Modelo que en el siglo XVII expuso Abdel Wahid Ibn Ashir Al Ansari, en su famosa composición Al Murshid al-Muin; siendo este el texto más memorizado en la historia de Marruecos después del Corán. Integra el Fiq malikí, la Aqida ashari, y el Tasawuf shadili-yunaidi, al que Ibn Abbad había dedicado su vida y corazón.
Más de seis siglos de Islam en Marruecos iluminados por la ciencia más elevada, aquella que diluye la dureza de las ciencias de las formas con la dulzura del agua del conocimiento Divino. Que Allah esté complacido con él.
Cuando le llegó el momento de su muerte (792/1390), apoyó la cabeza en el regazo de un discípulo y empezó a recitar el Ayat Al-Qursi. Cuando llegó a las palabras “el Viviente, el Eterno”, continuó repitiendo: “¡Oh Allah! ¡Oh Viviente! ¡Oh Eterno!”. Alguien presente le llamó por su nombre y recitó los versículos que seguían, pero el continuó: “¡Oh Allah! ¡Oh Viviente! ¡Oh Eterno!”.

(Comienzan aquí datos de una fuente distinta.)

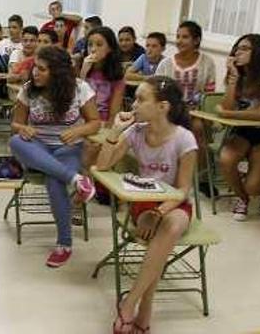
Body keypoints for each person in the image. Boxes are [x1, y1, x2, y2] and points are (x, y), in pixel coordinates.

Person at [95, 76, 197, 334]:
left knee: (169, 228)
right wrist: (115, 132)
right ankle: (145, 307)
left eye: (141, 99)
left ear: (162, 107)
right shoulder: (135, 132)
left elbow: (184, 190)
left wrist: (159, 212)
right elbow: (103, 165)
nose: (134, 105)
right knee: (160, 240)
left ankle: (130, 303)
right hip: (142, 201)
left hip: (174, 204)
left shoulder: (185, 139)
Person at [8, 46, 100, 267]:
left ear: (57, 72)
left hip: (67, 148)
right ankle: (77, 180)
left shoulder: (79, 89)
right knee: (15, 141)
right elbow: (15, 124)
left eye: (42, 69)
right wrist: (23, 129)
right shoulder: (29, 89)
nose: (35, 73)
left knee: (54, 180)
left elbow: (96, 123)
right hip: (37, 147)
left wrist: (78, 131)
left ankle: (65, 244)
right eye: (34, 68)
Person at [217, 34, 260, 221]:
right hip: (243, 128)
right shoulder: (238, 74)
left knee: (254, 185)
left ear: (259, 53)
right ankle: (243, 198)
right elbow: (228, 106)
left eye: (245, 48)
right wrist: (232, 77)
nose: (238, 52)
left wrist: (228, 114)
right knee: (226, 159)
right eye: (237, 48)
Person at [155, 21, 216, 172]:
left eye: (185, 37)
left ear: (196, 40)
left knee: (198, 128)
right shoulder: (166, 64)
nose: (179, 41)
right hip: (169, 111)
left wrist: (194, 108)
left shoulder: (207, 62)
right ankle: (164, 170)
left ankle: (200, 175)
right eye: (178, 36)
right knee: (166, 128)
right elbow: (157, 91)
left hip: (197, 112)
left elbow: (208, 94)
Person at [80, 27, 125, 124]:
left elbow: (113, 114)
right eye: (90, 45)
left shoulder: (116, 76)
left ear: (110, 48)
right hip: (80, 121)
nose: (93, 49)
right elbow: (75, 102)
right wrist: (83, 72)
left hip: (102, 122)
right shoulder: (80, 67)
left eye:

Como buen creyente, antes de morir, legó una gran suma de dinero, que había enterrado en la cabecera de su cama, para comprar un terreno y establecer un habús de ayuda a la mezquita. La cantidad se ajustaba a todos los pagos que había recibido del sultán durante los quince años como Imam Jatib. Al-Sakkak nos transmitió este verso compuesto por Ibn Abbad y que habla por sí mismo del ideal de belleza de su autor:
“El Hombre no adquiere la nobleza si antes no compara el barro de esta tierra con la eternidad”.